PARTS OF THE EXERCISE ->
1: From the thesis summary, copy out the passage from "Chapter 1 introduces" up to and including "research was presented.".
2: Answer these questions using the thesis summary:
(a) What did the review in Chapter 1 put its emphasis on?
(b) Which element was identified as the main target of heavy metal stabilization in MSWI fly ash?
(c) Which two metals were encouraged to leach out rather than stabilize when fishbone was present?

SELECTED EXCERPT ->
--------------------

Chapter 1 introduces the background and objectives of this thesis. The current states of municipal solid waste generation and treatments were reviewed, with the emphasis on the strategies of MSWI fly ash disposal and the utilization of waste fishbone. Then the motivation and purpose of this research was presented.

Chapter 2 presents the characterization of MSWI fly ash. Various properties of MSWI fly ash were tested, including pH, particle size distribution, thermogravimetric and loss-on-ignition features, elemental

composition and leaching property, as well as the mineral composition and transformation. Accordingly, Pb was identified as the main target of the heavy metal stabilization in MSWI fly ash.

Chapter 3 verifies the feasibility of fishbone on the stabilization of heavy metal in MSWI fly ash.

Natural fishbone was added during the leaching process of MSWI fly ash. The effectivity of fishbone on Pb stabilization in MSWI fly ash was represented as Pb removal efficiency in the leachate at the presence of fishbone. The results indicated that either longer contact time or higher fishbone dosage benefited Pb stabilization. However, Zn and particularly Cu were encouraged to leach out rather than to stabilize. Besides, higher capacity of fishbone on Pb stabilization was obtained at lower dosage of fishbone, which implied that the relatively abundant supply of heavy metal ions might facilitate the stabilization reactions.

--------------------

MATERIAL PROVIDED ->
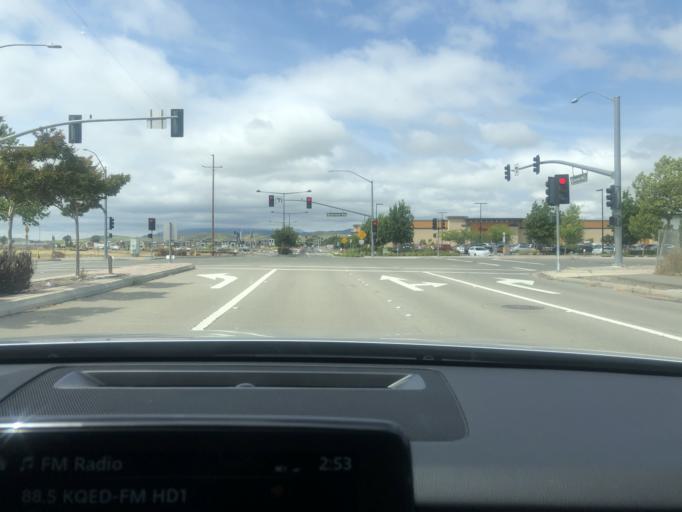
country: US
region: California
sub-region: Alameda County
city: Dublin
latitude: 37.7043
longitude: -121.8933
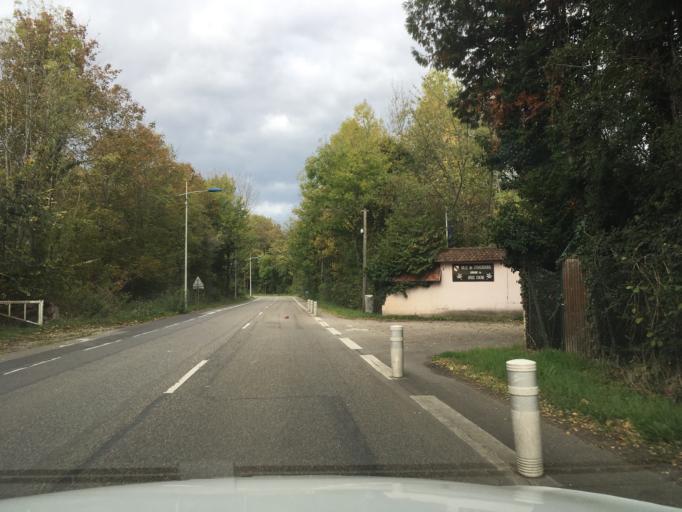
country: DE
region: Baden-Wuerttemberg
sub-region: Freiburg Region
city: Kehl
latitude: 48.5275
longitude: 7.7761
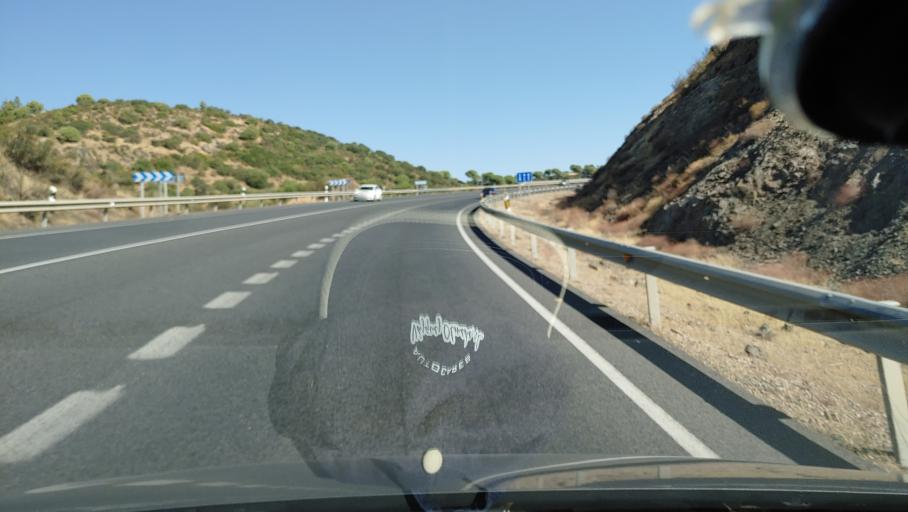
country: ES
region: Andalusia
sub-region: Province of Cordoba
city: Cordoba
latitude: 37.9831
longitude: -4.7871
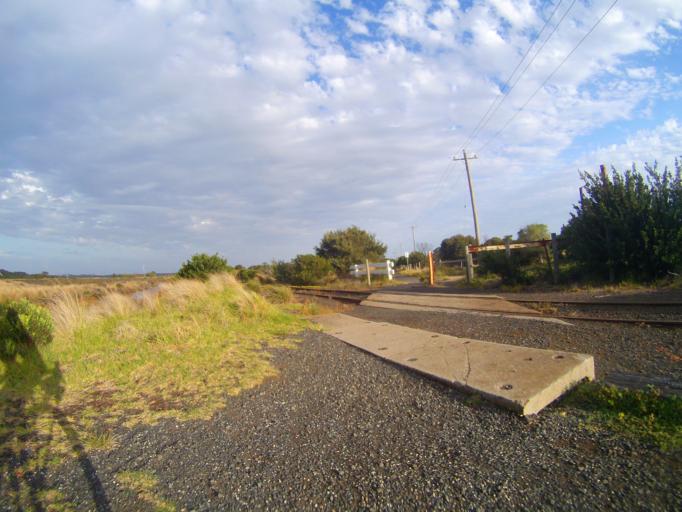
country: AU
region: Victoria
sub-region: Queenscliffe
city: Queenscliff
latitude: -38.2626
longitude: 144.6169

--------------------

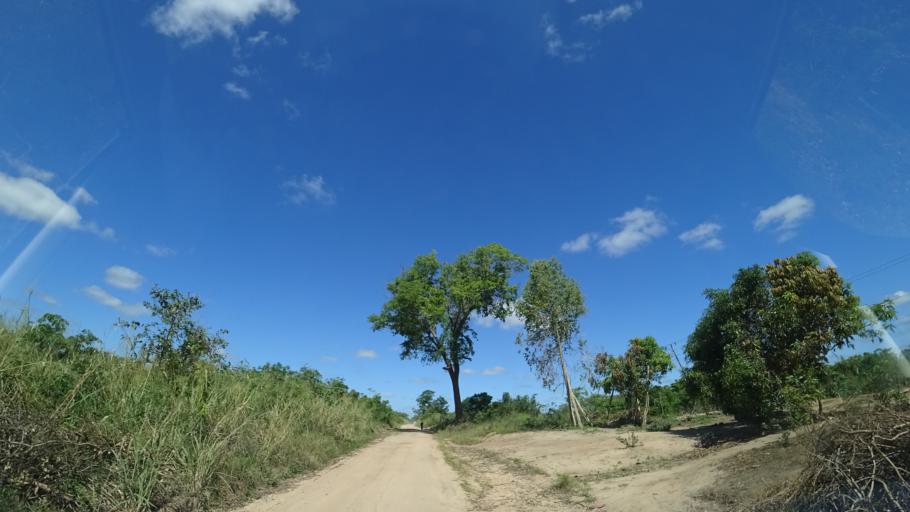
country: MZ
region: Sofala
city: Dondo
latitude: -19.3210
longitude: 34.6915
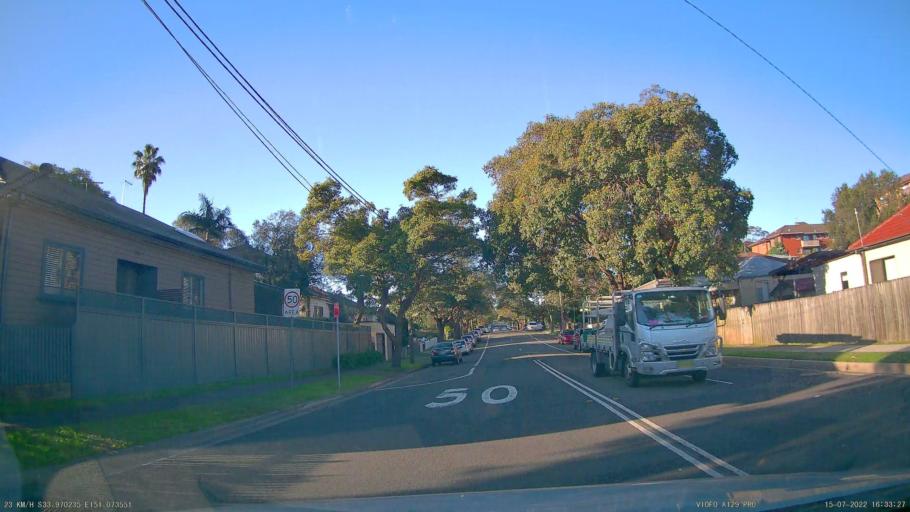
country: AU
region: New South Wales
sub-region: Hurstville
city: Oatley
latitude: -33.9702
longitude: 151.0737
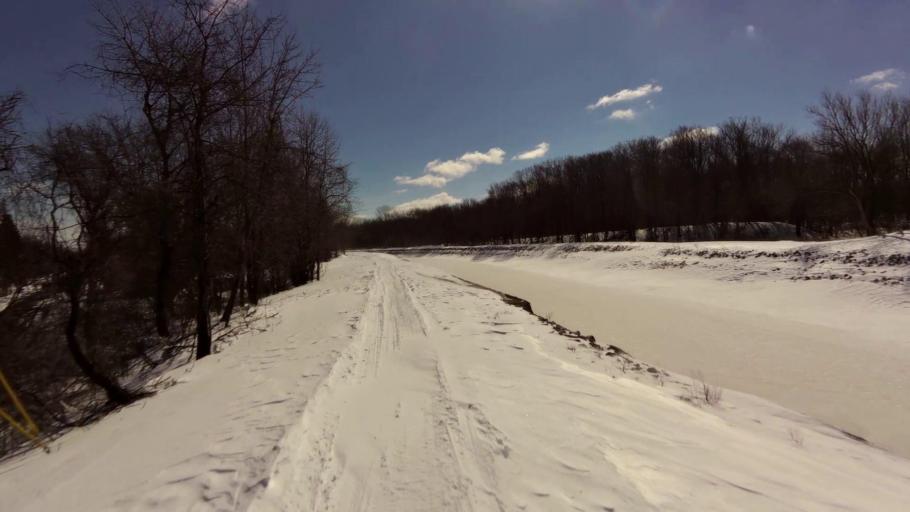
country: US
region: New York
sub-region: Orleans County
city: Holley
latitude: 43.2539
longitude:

--------------------

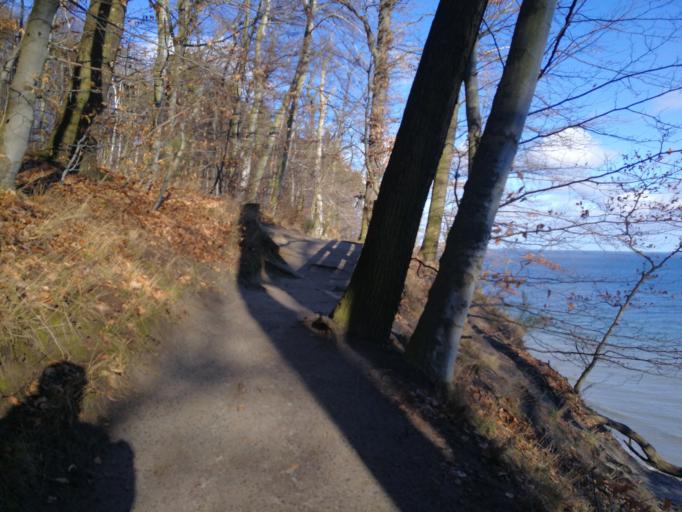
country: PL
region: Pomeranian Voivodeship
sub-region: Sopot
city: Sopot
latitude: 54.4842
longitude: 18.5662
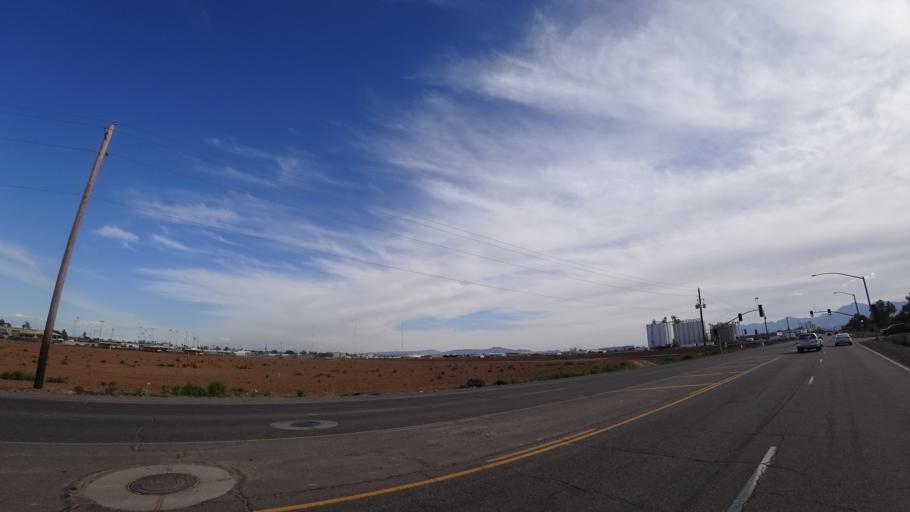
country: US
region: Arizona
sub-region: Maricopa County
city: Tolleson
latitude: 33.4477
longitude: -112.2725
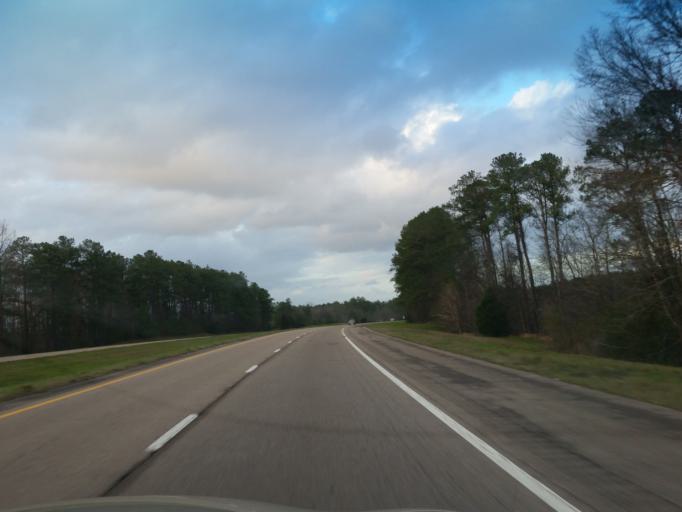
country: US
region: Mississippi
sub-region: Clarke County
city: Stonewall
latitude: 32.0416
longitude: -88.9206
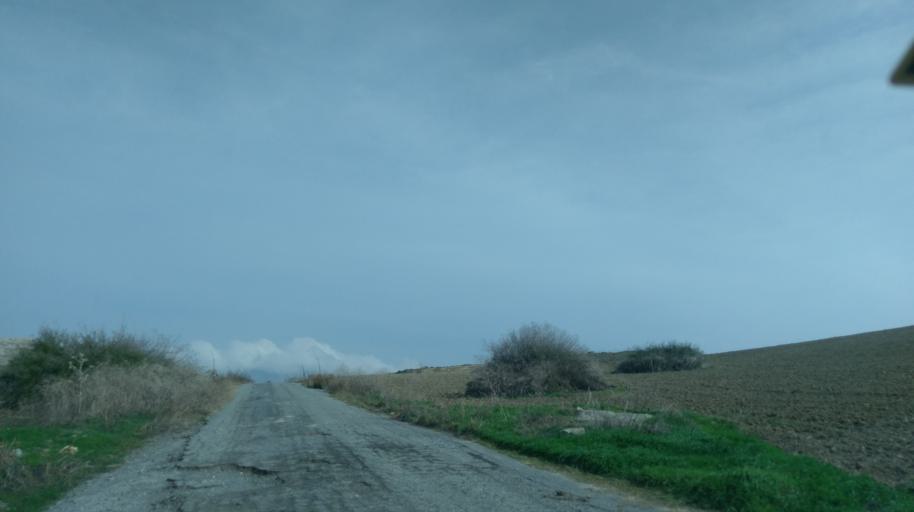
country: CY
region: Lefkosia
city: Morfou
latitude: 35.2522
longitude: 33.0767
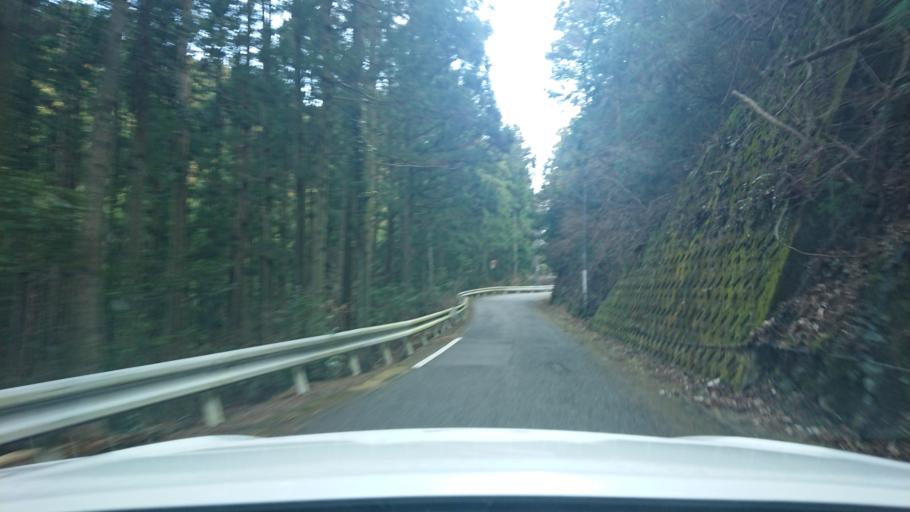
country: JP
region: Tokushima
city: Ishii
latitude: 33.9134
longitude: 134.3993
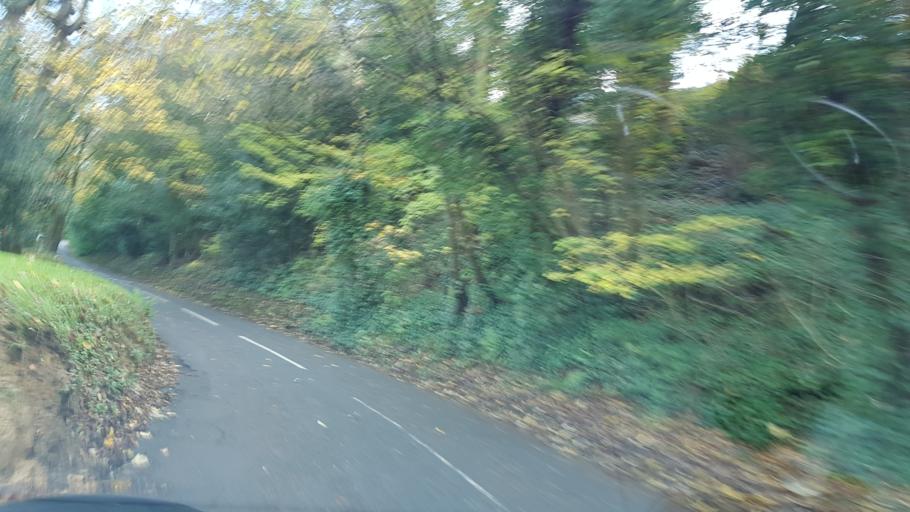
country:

--------------------

PER-TASK OUTPUTS ->
1:
Chapter 1 introduces the background and objectives of this thesis. The current states of municipal solid waste generation and treatments were reviewed, with the emphasis on the strategies of MSWI fly ash disposal and the utilization of waste fishbone. Then the motivation and purpose of this research was presented.

2:
(a) The strategies of MSWI fly ash disposal and the utilization of waste fishbone.
(b) Pb.
(c) Zn and Cu, particularly Cu.